* [What to work on]
Pictures are to be left out, and every entry repeated exactly.

[Spatial edit records]
++++++++++++++++++++

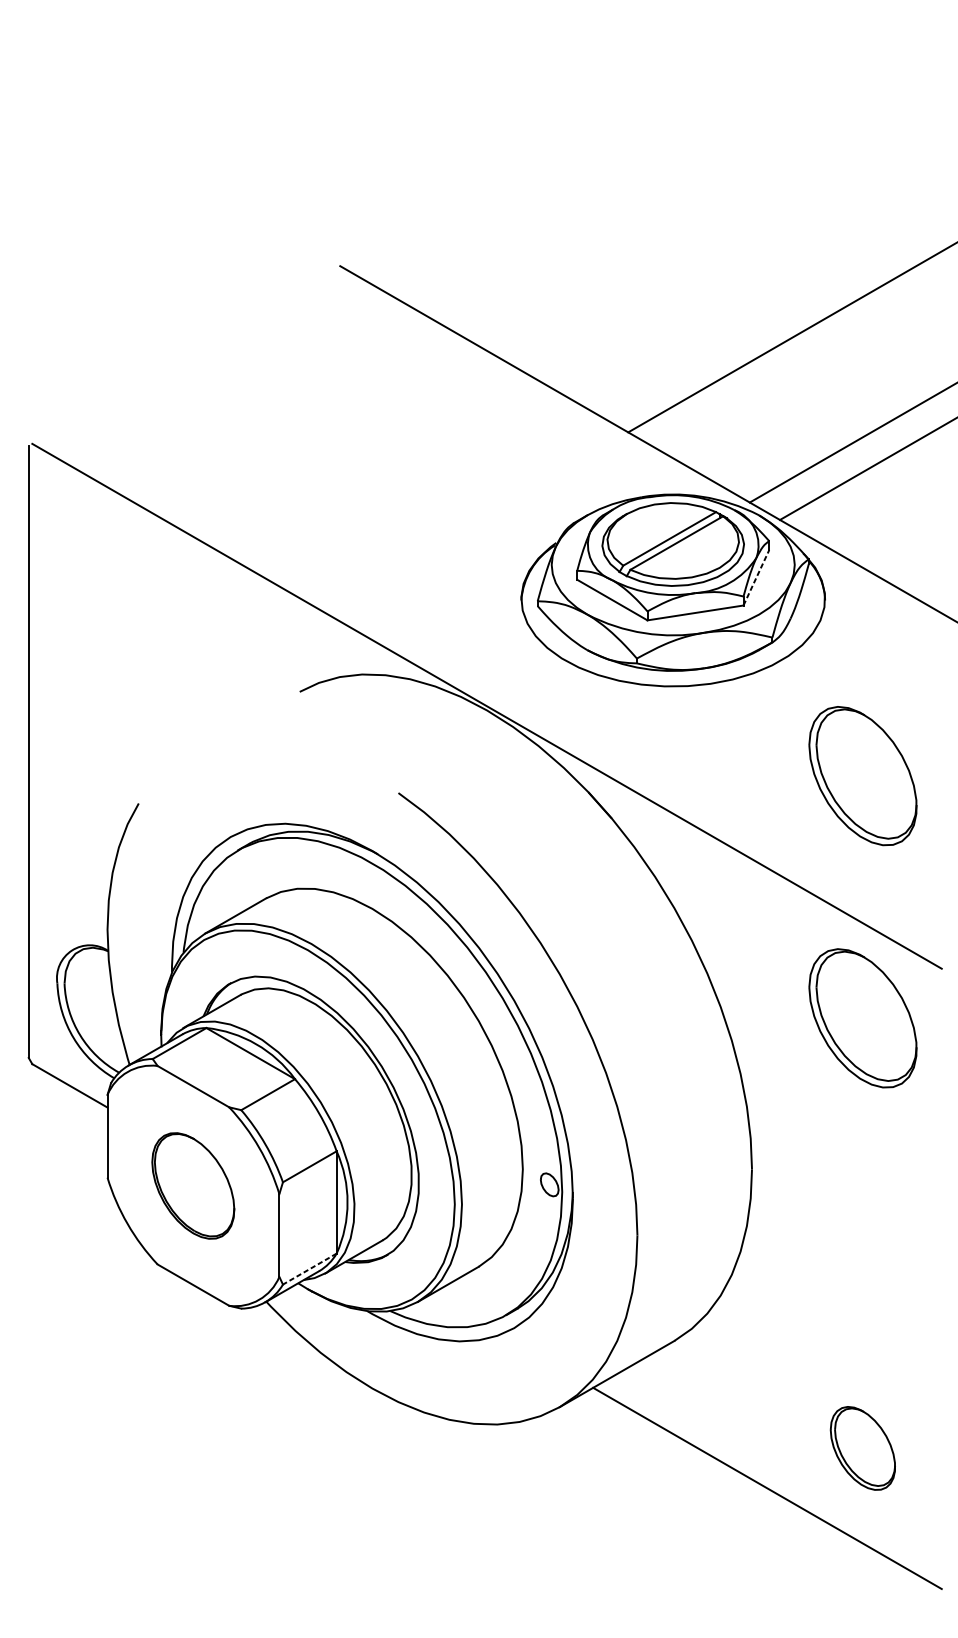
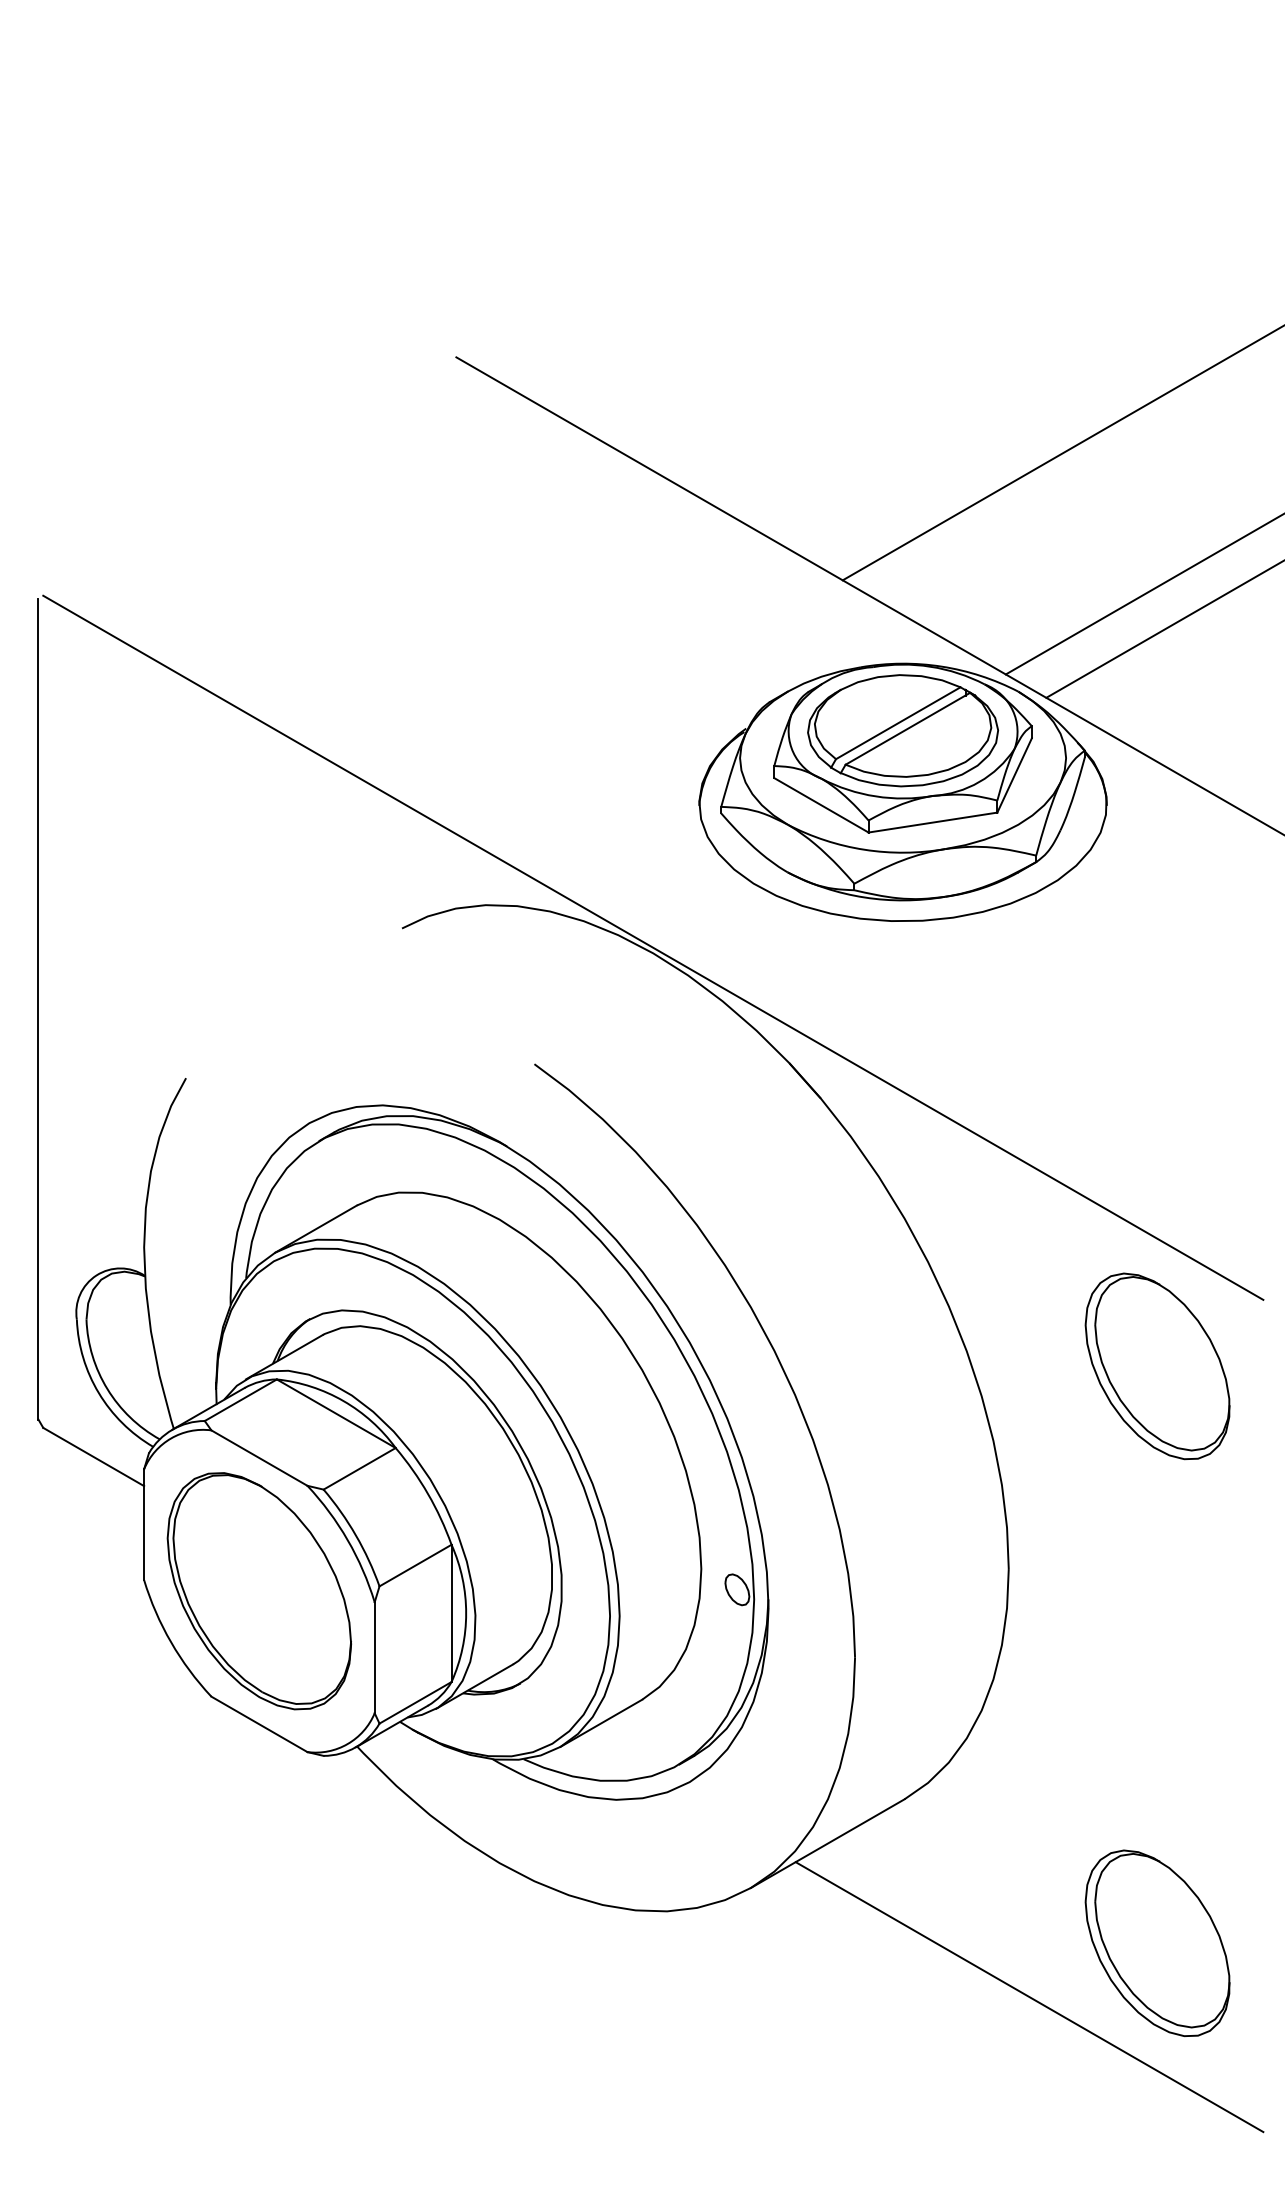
line: (756, 577) -> (1014, 775), dashed -> solid
part: (862, 776) -> (1157, 1041), removed
part: (192, 1186) -> (258, 1591), size x1.67
line: (309, 1268) -> (415, 1702), dashed -> solid
part: (862, 1448) -> (1157, 1943), size x1.67

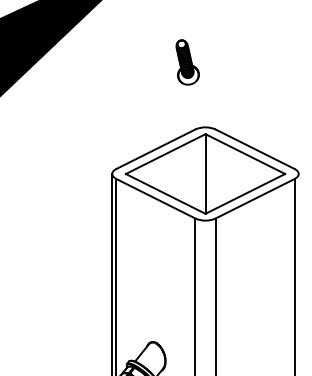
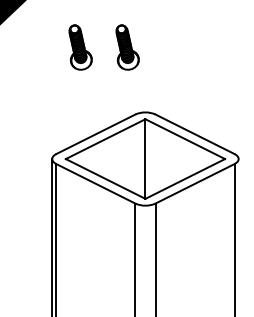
part: (140, 62) -> (80, 47), added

++++++++++++++++++++

* [Written answer]
line: (756, 577) -> (1014, 775), dashed -> solid
part: (862, 776) -> (1157, 1041), removed
part: (192, 1186) -> (258, 1591), size x1.67
line: (309, 1268) -> (415, 1702), dashed -> solid
part: (862, 1448) -> (1157, 1943), size x1.67

part: (140, 62) -> (80, 47), added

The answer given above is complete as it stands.